-- START --
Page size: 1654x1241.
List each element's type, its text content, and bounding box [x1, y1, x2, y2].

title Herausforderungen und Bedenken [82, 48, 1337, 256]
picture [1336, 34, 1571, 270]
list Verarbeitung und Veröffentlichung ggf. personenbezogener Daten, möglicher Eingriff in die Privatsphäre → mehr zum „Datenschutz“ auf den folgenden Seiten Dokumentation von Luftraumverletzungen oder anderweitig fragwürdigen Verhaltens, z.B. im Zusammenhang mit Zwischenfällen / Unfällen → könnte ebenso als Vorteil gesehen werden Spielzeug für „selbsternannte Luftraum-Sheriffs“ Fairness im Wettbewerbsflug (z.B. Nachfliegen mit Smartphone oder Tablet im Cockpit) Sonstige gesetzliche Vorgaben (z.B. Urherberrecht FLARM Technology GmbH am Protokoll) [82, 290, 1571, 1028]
-- END --
**TASK INSTRUCTIONS:** Output every line of the entries above as a JSON list of strings, one string per line, and skip any blank lines.

**SOLUTION TO THIS PROBLEM:**
[
  "Page size: 1654x1241.",
  "List each element's type, its text content, and bounding box [x1, y1, x2, y2].",
  "title Herausforderungen und Bedenken [82, 48, 1337, 256]",
  "picture [1336, 34, 1571, 270]",
  "list Verarbeitung und Veröffentlichung ggf. personenbezogener Daten, möglicher Eingriff in die Privatsphäre → mehr zum „Datenschutz“ auf den folgenden Seiten Dokumentation von Luftraumverletzungen oder anderweitig fragwürdigen Verhaltens, z.B. im Zusammenhang mit Zwischenfällen / Unfällen → könnte ebenso als Vorteil gesehen werden Spielzeug für „selbsternannte Luftraum-Sheriffs“ Fairness im Wettbewerbsflug (z.B. Nachfliegen mit Smartphone oder Tablet im Cockpit) Sonstige gesetzliche Vorgaben (z.B. Urherberrecht FLARM Technology GmbH am Protokoll) [82, 290, 1571, 1028]"
]